Formally, the derivative of a function at a point 'c' is defined by the limit \(f'_{\prime}(c) = \lim_{x \rightarrow c} \frac{f(x) - f(c)}{x - c}\), assuming this limit exists. This expression calculates the slope of the secant lines approaching the tangent line as 'x' approaches 'c'. In essence, the concept of the derivative allows us to quantify the concept of an instantaneous rate of change. When solving calculus problems, as seen in our exercise, knowing that the derivative at a local extremum should be zero helps us to set up the necessary conditions for our proofs.

Limits and Continuity

The concepts of limits and continuity are foundational to understanding calculus. A limit represents the value that a function approaches as its input approaches some point. It's like trying to find out what value y is getting closer to as x gets closer to a certain number.

Continuity, on the other hand, means that a function is unbroken or smooth; there are no jumps, holes, or gaps as you trace along the graph of the function. For a function to be continuous at a point 'c', the function must be defined at 'c', the limit as 'x' approaches 'c' must exist, and the limit of the function as 'x' approaches 'c' must equal the function's value at 'c'. In our exercise, to solve parts (b) and (c), we depend on understanding the limit of a difference quotient as 'x' approaches 'c' from either side. This concept is tied to both the definition of a derivative and ensuring that the function behaves as expected near a point of extremum.

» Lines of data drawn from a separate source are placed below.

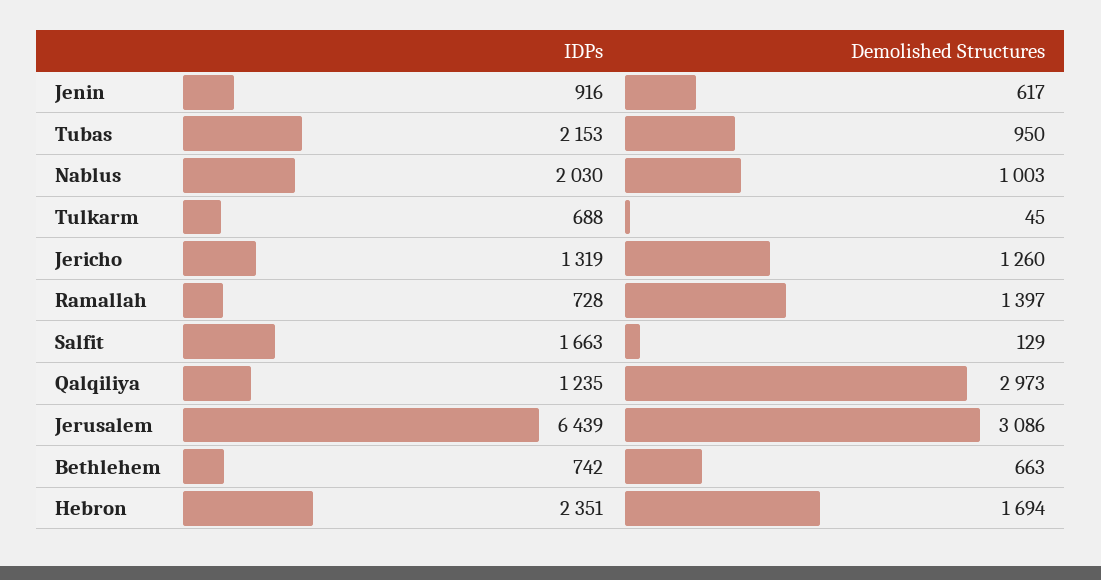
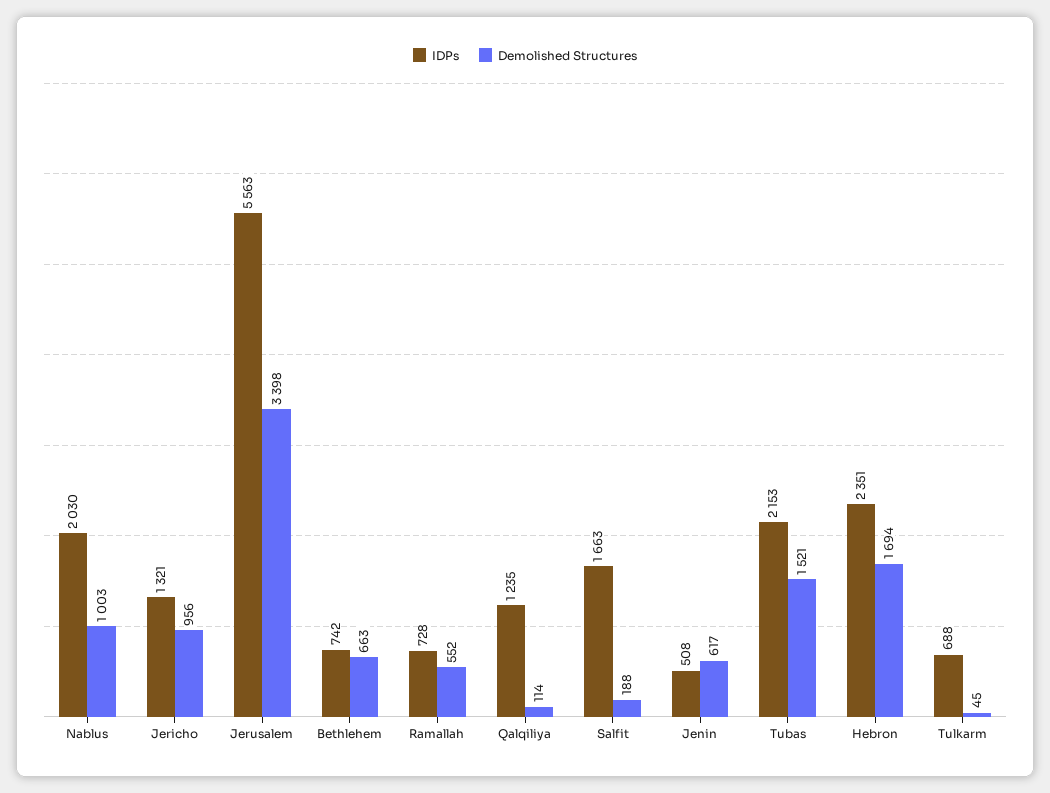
  {
    "IDPs": {
-     "Jenin": 916,
+     "Jenin": 508,
      "Tubas": 2153,
      "Nablus": 2030,
      "Tulkarm": 688,
-     "Jericho": 1319,
+     "Jericho": 1321,
      "Ramallah": 728,
      "Salfit": 1663,
      "Qalqiliya": 1235,
-     "Jerusalem": 6439,
+     "Jerusalem": 5563,
      "Bethlehem": 742,
      "Hebron": 2351
    },
    "Demolished Structures": {
      "Jenin": 617,
-     "Tubas": 950,
+     "Tubas": 1521,
      "Nablus": 1003,
      "Tulkarm": 45,
-     "Jericho": 1260,
+     "Jericho": 956,
-     "Ramallah": 1397,
+     "Ramallah": 552,
-     "Salfit": 129,
+     "Salfit": 188,
-     "Qalqiliya": 2973,
+     "Qalqiliya": 114,
-     "Jerusalem": 3086,
+     "Jerusalem": 3398,
      "Bethlehem": 663,
      "Hebron": 1694
    }
  }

Derivative Tests for Extrema

Derivative tests provide a practical way to locate the local maxima and minima of a function. These tests use the derivative of a function as a tool to determine where the function's rate of change switches direction.

First Derivative Test

If the derivative changes from positive to negative, we have a local maximum. Conversely, if it changes from negative to positive, it indicates a local minimum.

Second Derivative Test

Another approach is to look at the second derivative of a function. If the second derivative is greater than zero, the function is concave up, suggesting a local minimum. If it's less than zero (concave down), it implies a local maximum.

Our exercise showcases a fundamental application of the derivative test, dealing with the case where a derivative equals zero indicating potential extrema. By understanding that the derivative at a local maximum or minimum must equal zero, we can infer critical points of the function that warrant further investigation using these derivative tests.